Mesmo dizendo que não tinha formação necessária, pois era semianalfabeto, e que nunca tinha dado aula, foi incentivado a aceitar. “Eu repassava o que eu sabia e ensinava as crianças do jeito que eu imaginava que seria”, relembra Sidinei Veras ao frisar que também recebeu desaprovação, especialmente por garimpeiros que diziam que não iriam mandar seus filhos para serem ensinados por um analfabeto.

Ao topar o desafio, não só conseguiu manter-se na vaga, como isso o incentivou a voltar a estudar. Ele prosseguiu os estudos e chegou a fazer o curso técnico de Magistério no Projeto Caimbé, que era ministrado de forma parcelada no período de férias dos professores. Depois conseguiu passar no concurso público, em 2002, para professor de nível médio no Estado e também no Município do Amajari.

Daí foi um passo para conseguir a Licenciatura em Física em uma turma presencial em Boa Vista, de 2006 a 2012. Atualmente está perto de concluir o Mestrado em Física, com graduação para lecionar no ensino superior. Mesmo próximo da aposentadoria, ele disse que pretende chegar ao doutorado. Sua trajetória até aqui é um processo de superação e um exemplo, pois não é comum um garimpeiro se tornar um cientista.

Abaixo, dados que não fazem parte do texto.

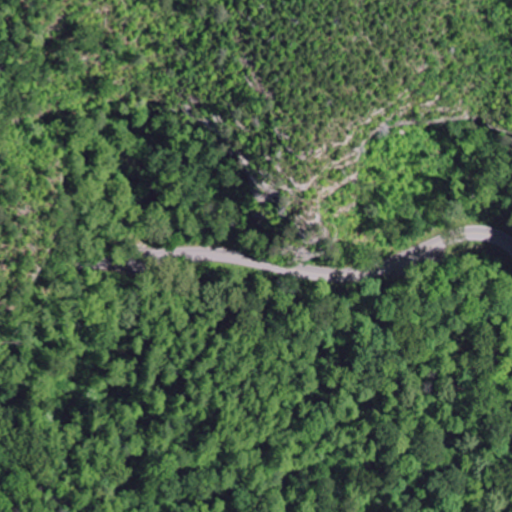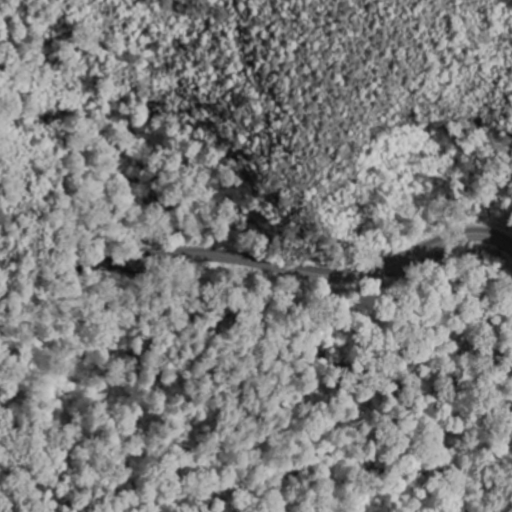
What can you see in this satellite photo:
road: (333, 277)
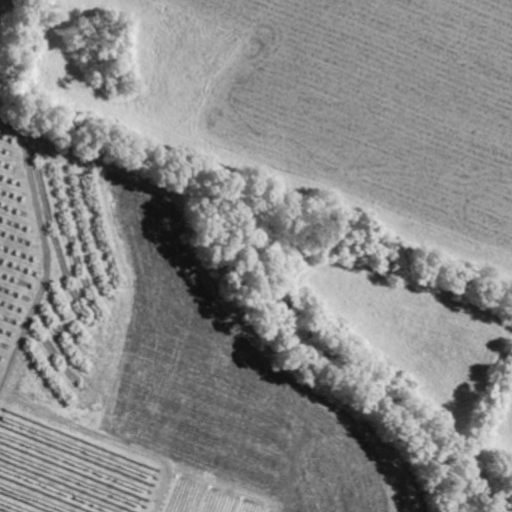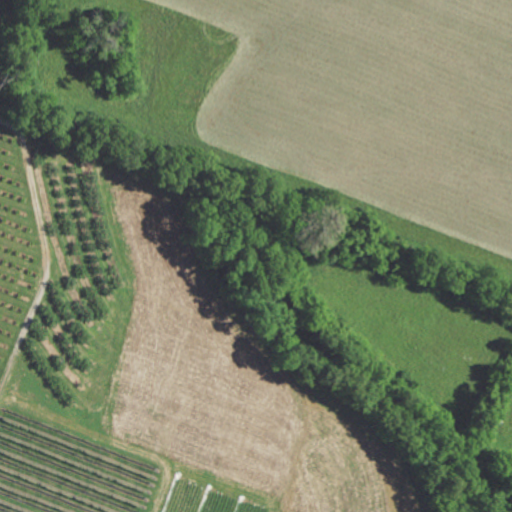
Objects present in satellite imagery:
road: (47, 248)
park: (228, 360)
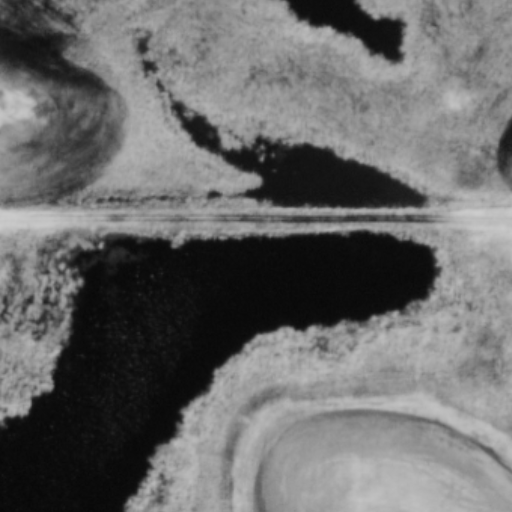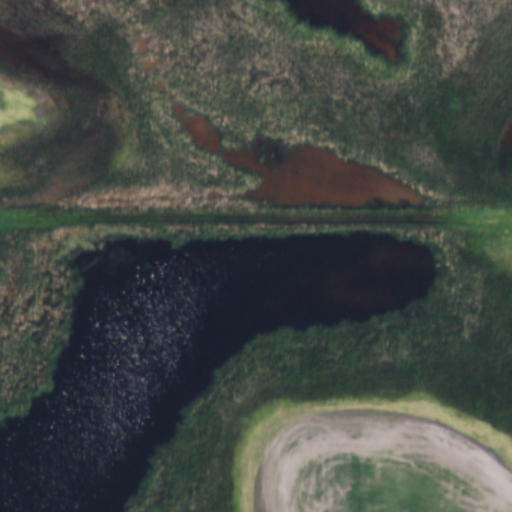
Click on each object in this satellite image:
road: (255, 213)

“É pesado, porque as pessoas cobram muito”, afirmou Veras ao fazer um retrospecto de sua vida, que hoje é reconhecido pelo codinome de “professor” na comunidade, não apenas como título pela sua formação, mas pela história de vida em Tepequém que ele conquistou por meio da educação.  

 

Enseada da Anta, um laboratório a céu aberto

Natureza se recompõe após décadas de exploração de diamante


Os projetos do professor Sidnei Veras têm como base uma área de 100 hectares que antes era explorada pela família para garimpar, a Enseada da Anta, atualmente conhecida por sua riqueza de biodiversidade e que pode ser utilizada no turismo científico para pesquisa e observação de espécies da fauna e da flora. Sua família detém a posse dessa área há 32 anos, na entrada para a Cachoeira do Paiva.

Na propriedade, a antiga casa de madeira, que servia como ponto de apoio ao garimpo, foi transformada na Cabana do Garimpeiro, base do projeto em curso que pretende reformar todo o espaço para instalar um museu com objetos, equipamentos, fotos e documentos históricos do garimpo de diamante da Serra do Tepequém. Hoje, no local, são servidas refeições e ofertada área de camping para os turistas.

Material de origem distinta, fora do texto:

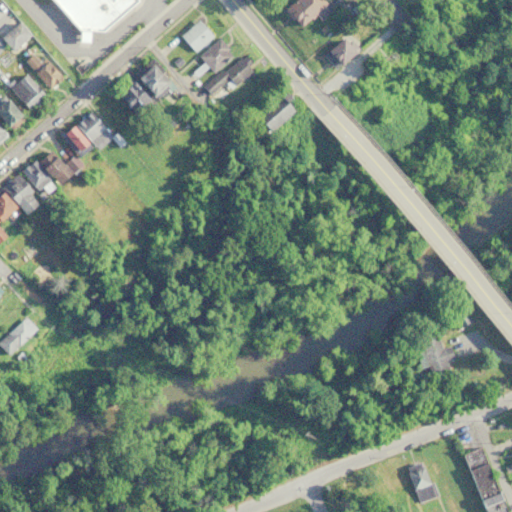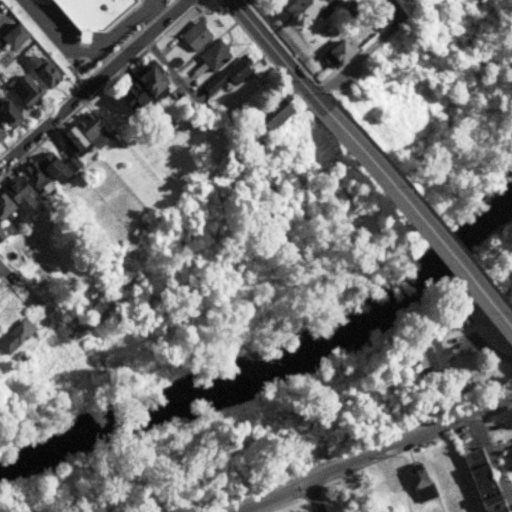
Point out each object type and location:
parking lot: (134, 2)
building: (58, 7)
building: (300, 10)
building: (379, 10)
building: (92, 17)
road: (7, 19)
building: (103, 21)
building: (192, 35)
building: (79, 38)
building: (335, 53)
road: (367, 53)
building: (211, 55)
building: (64, 59)
road: (275, 59)
building: (40, 70)
building: (220, 79)
building: (149, 81)
road: (97, 87)
building: (23, 89)
building: (127, 98)
building: (269, 112)
building: (5, 113)
building: (267, 113)
building: (0, 133)
building: (82, 134)
building: (40, 172)
building: (13, 196)
road: (418, 224)
road: (15, 284)
building: (13, 335)
river: (277, 353)
building: (431, 355)
road: (496, 449)
road: (371, 454)
building: (481, 481)
building: (410, 484)
road: (310, 497)
building: (350, 501)
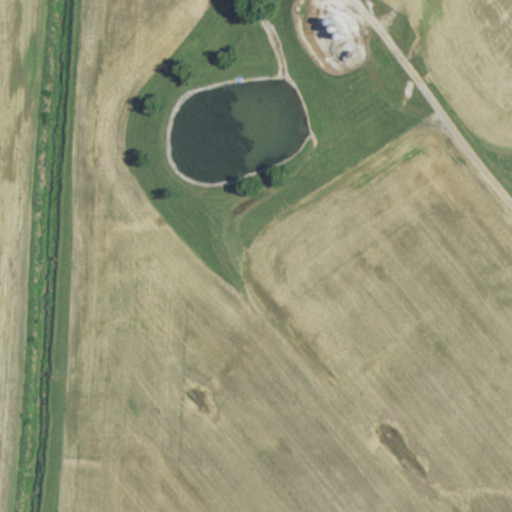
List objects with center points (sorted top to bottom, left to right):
road: (425, 105)
road: (505, 207)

Mas o turista que for lá já pode ver uma cozinha tradicional garimpeira, feita de pedra, e alguns instrumentos que foram utilizados por antigos garimpeiros, como a suruca (peneira), que faz parte da tralha para catar diamante, usada por Chico Garimpeiro que “bamburrou” (ficar cheio de dinheiro) ao pegar um diamante de 11 quilates.

Cozinha reproduz ambiente sobre como os garimpeiros preparavam suas refeições 

O turista também pode ouvir histórias a partir da peça de um carro de boi utilizado por Fogoió, pioneiro no transporte de cargas e pessoas, no auge do garimpo, quando não havia estrada e esse veículo rústico de tração animal era a única forma de levar cargas para Tepequém.

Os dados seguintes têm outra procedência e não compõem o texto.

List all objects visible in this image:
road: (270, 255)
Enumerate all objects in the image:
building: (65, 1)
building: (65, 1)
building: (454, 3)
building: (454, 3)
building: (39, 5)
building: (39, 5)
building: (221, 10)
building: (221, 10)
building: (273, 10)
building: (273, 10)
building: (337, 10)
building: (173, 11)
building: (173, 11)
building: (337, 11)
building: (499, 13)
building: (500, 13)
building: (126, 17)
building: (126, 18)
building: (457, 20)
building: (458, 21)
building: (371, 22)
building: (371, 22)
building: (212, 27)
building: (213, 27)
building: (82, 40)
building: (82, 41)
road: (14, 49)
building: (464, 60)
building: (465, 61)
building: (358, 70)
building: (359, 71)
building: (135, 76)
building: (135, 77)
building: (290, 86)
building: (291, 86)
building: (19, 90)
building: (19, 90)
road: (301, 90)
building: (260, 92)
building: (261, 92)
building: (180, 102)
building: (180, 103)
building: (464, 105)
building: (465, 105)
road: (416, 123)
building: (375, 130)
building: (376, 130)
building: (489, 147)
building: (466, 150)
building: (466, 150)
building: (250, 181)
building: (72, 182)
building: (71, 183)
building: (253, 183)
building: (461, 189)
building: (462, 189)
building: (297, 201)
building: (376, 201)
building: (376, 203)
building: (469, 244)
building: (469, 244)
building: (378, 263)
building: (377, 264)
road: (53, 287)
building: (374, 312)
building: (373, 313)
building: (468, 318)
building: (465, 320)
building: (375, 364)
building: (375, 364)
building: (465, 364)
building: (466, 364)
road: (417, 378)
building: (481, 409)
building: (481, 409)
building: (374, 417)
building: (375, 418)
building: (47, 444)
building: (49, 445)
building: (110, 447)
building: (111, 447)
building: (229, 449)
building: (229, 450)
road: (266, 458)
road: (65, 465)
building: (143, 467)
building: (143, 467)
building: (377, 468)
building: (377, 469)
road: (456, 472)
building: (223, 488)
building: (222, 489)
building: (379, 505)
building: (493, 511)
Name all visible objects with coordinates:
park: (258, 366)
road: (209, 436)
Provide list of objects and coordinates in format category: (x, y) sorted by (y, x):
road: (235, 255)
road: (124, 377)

Cabana do Garimpeiro como ponto de cultura 

Na Cabana já existem alguns utensílios usados no auge do garimpo


Na frente da Cabana foi erguida uma estátua de um garimpeiro, em tamanho natural, para homenagear os primeiros desbravadores de Tepequém, que na década de 1940 foram considerados os primeiros impulsionadores do desenvolvimento que alicerçaram o crescimento de Roraima, antes da chegada do boi.

Segundo o professor Sidnei Veras, a ideia é instalar na Cabana um ponto de cultura de Tepequém, não apenas como um museu, mas também um espaço para reunir ex-garimpeiros e garimpeiros remanescentes para realizar contação de história para a comunidade e os turistas.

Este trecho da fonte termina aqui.